I have personally found higher proof bourbons to be smoother, which seems counterintuitive. Am I alone in this opinion? At tastings in which I compare bourbons, all neat, I notice the higher alcohol but very little to no bite when compared with most 80-100 proof samples. Maybe I'm nuts.

Lazer said...

Correction. KCSB has a 9 yr age statement, you're thinking of the Rye which is NAS

T Comp said...

Chuck, Knob Creek Single Barrel Reserve is 9 year age stated. It seems to move off the shelves at a good clip in this area. It'll be interesting to see if this line extension puts some life back into Russell's and Rare Breed.

Chuck Cowdery said...

Thanks for the catch, guys. I fixed it.

Sylvan said...

Woodford Reserve reportedly uses a barrel entry proof of 110° for the pot still fraction, which is lower than WT's new(ish) 115°. http://www.alcademics.com/2012/06/woodford-reserve-distillery-visit.html

Anonymous said...

I tend agree....but you are playing with fire.

The higher the proof that is still balanced and not too hot the better, but it is a fine line.

mutantlovesongs said...

Chuck,
Am I crazy to be just a little bit skeptical/irritated when the distiller of an NAS whiskey privately assures us that its 8-9 years old? Off the record, as it were?

I recognize that age is not the be-all-end-all of quality, but it is one of the few label points clearly defined and regulated by law. Furthermore it is also one indicator of the cost of production, which helps assess whether the whiskey is a good value or not.

Claiming an age that the label does not reflect seems like a cheap dodge. Is this a totally unreasonable position?

Chuck Cowdery said...

It is entirely reasonable to be skeptical/irritated when the distiller of an NAS whiskey privately assures us that its product is 8-9 years old.

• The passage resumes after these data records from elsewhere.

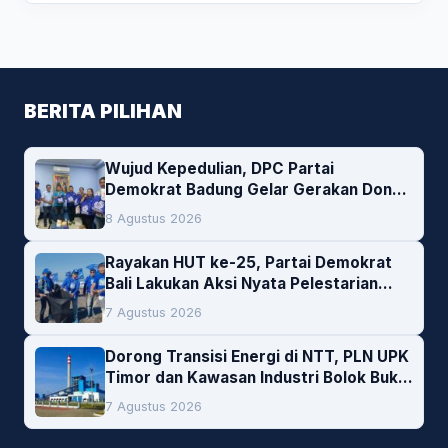
BERITA PILIHAN
Wujud Kepedulian, DPC Partai
Demokrat Badung Gelar Gerakan Donor
Darah
8 Agustus 2026
Rayakan HUT ke-25, Partai Demokrat
Bali Lakukan Aksi Nyata Pelestarian
Lingkungan
7 Agustus 2026
Dorong Transisi Energi di NTT, PLN UPK
Timor dan Kawasan Industri Bolok Buka
Peluang Investasi Woodchip untuk
7 Agustus 2026
Cofiring PLTU Bolok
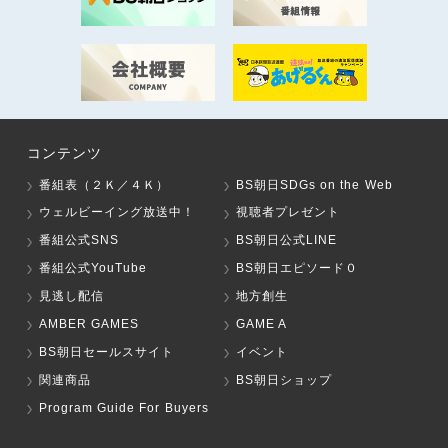
コンテンツ
番組表（２Ｋ／４Ｋ）
BS朝日SDGs on the Web
ウェルビーイング放送中！
視聴者プレゼント
番組公式SNS
BS朝日公式LINE
番組公式YouTube
BS朝日エピソード０
見逃し配信
地方創生
AMBER GAMES
GAME A
BS朝日セールスサイト
イベント
関連商品
BS朝日ショップ
Program Guide For Buyers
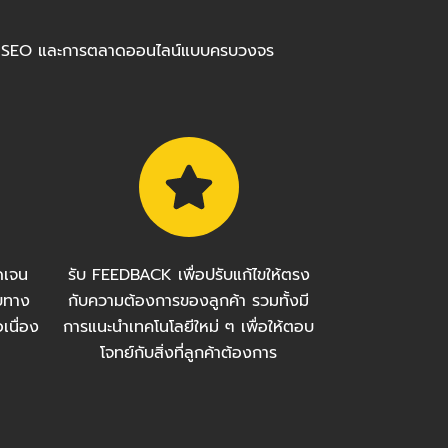
ร้อมทำ SEO และการตลาดออนไลน์แบบครบวงจร
ัดเจน
รับ FEEDBACK เพื่อปรับแก้ไขให้ตรง
บทาง
กับความต้องการของลูกค้า รวมทั้งมี
เนื่อง
การแนะนำเทคโนโลยีใหม่ ๆ เพื่อให้ตอบ
โจทย์กับสิ่งที่ลูกค้าต้องการ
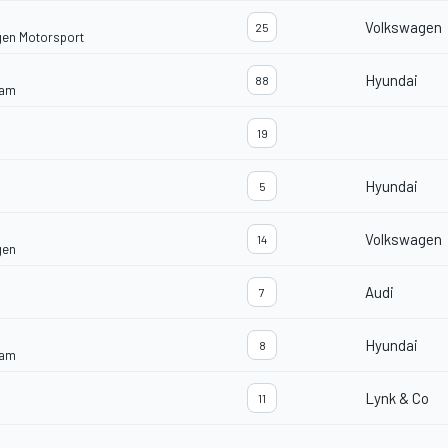
Volkswagen
25
gen Motorsport
Hyundai
88
eam
19
Hyundai
5
Volkswagen
14
gen
Audi
7
Hyundai
8
eam
Lynk & Co
11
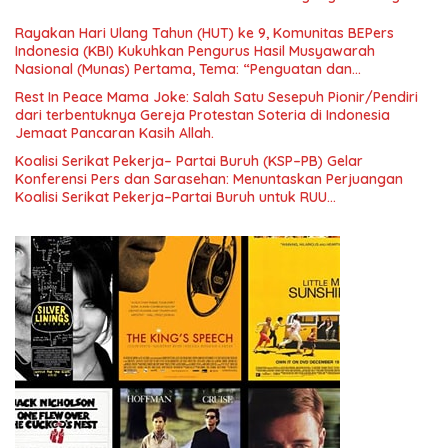
Era Digital
Rayakan Hari Ulang Tahun (HUT) ke 9, Komunitas BEPers
Indonesia (KBI) Kukuhkan Pengurus Hasil Musyawarah
Nasional (Munas) Pertama, Tema: “Penguatan dan
Pengembangan Organisasi KBI yang Berbasis Riset di seluruh
Rest In Peace Mama Joke: Salah Satu Sesepuh Pionir/Pendiri
Indonesia dan Mancanegara”.
dari terbentuknya Gereja Protestan Soteria di Indonesia
Jemaat Pancaran Kasih Allah.
Koalisi Serikat Pekerja– Partai Buruh (KSP–PB) Gelar
Konferensi Pers dan Sarasehan: Menuntaskan Perjuangan
Koalisi Serikat Pekerja–Partai Buruh untuk RUU
Ketenagakerjaan Baru.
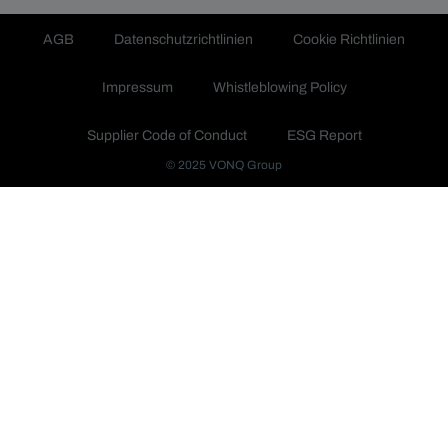
AGB
Datenschutzrichtlinien
Cookie Richtlinien
Impressum
Whistleblowing Policy
Supplier Code of Conduct
ESG Report
© 2025 VONQ Group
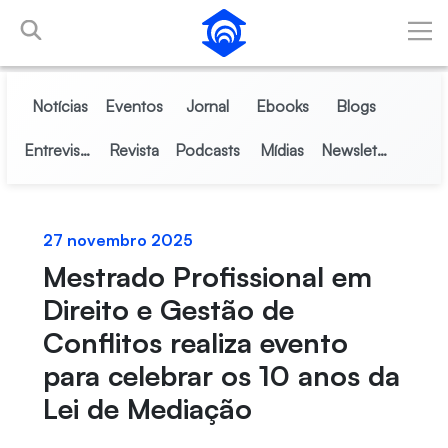
Pular para o Conteúdo principal
Notícias
Eventos
Jornal
Ebooks
Blogs
Entrevistas
Revista
Podcasts
Mídias
Newsletter
27 novembro 2025
Mestrado Profissional em
Direito e Gestão de
Conflitos realiza evento
para celebrar os 10 anos da
Lei de Mediação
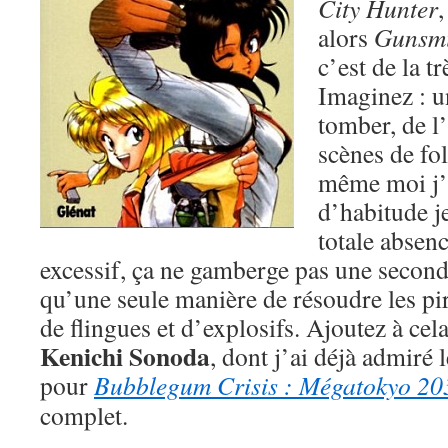
City Hunter
,
alors
Gunsmi
c’est de la t
Imaginez : un
tomber, de l
scènes de fo
même moi j’e
d’habitude j
totale absenc
excessif, ça ne gamberge pas une seconde
qu’une seule manière de résoudre les pir
de flingues et d’explosifs. Ajoutez à cela
Kenichi Sonoda
, dont j’ai déjà admiré 
pour
Bubblegum Crisis : Mégatokyo 20
complet.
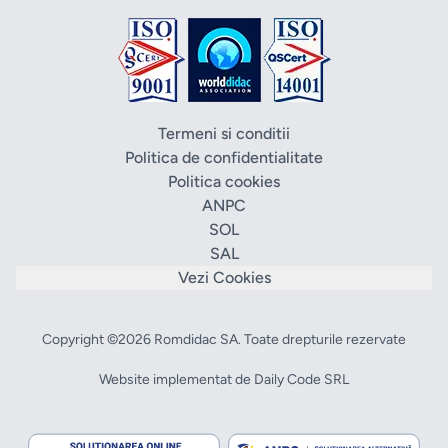
Termeni si conditii
Politica de confidentialitate
Politica cookies
ANPC
SOL
SAL
Vezi Cookies
Copyright ©2026 Romdidac SA. Toate drepturile rezervate
Website implementat de
Daily Code SRL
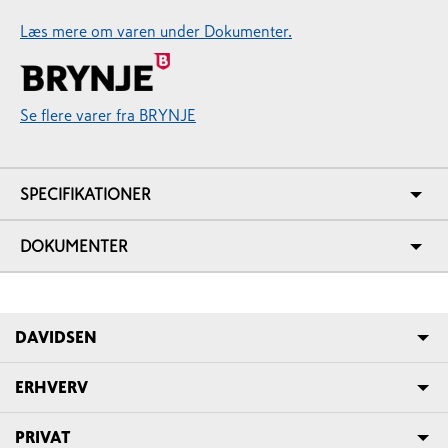
Læs mere om varen under Dokumenter.
Se flere varer fra BRYNJE
SPECIFIKATIONER
DOKUMENTER
DAVIDSEN
ERHVERV
PRIVAT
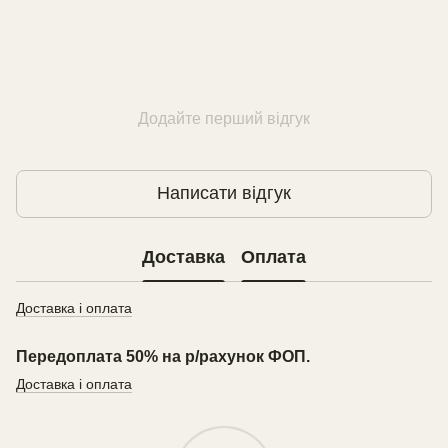
Додайте перший відгук
Написати відгук
Доставка
Оплата
Доставка і оплата
Передоплата 50% на р/рахунок ФОП.
Доставка і оплата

Thanks for pointing that out. PS: Sorry about the captcha, but it's Google's, not mine.

Michael Shoshani said...

Whistler, you are definitely not alone. I noticed this when I first tasted Old Grand Dad 114 in the late 1980s, back when it was being sold as "barrel proof". The smoothness was the shock of my life; I'd expected it to be liquid fire but it was not.

If anything, I think as a general rule (meaning there are exceptions), a given whiskey is a lot smoother at 100 proof or above than it can ever hope to be at 80, 86, or even 90.

(As I recall, Col. Chuck, wasn't Wild Turkey's increase in barreling proof because they were having problems with some barrels actually not being even 101 proof when they were dumped? Or am I misremembering something?)

Chuck Cowdery said...

Your memory serves you well, Michael.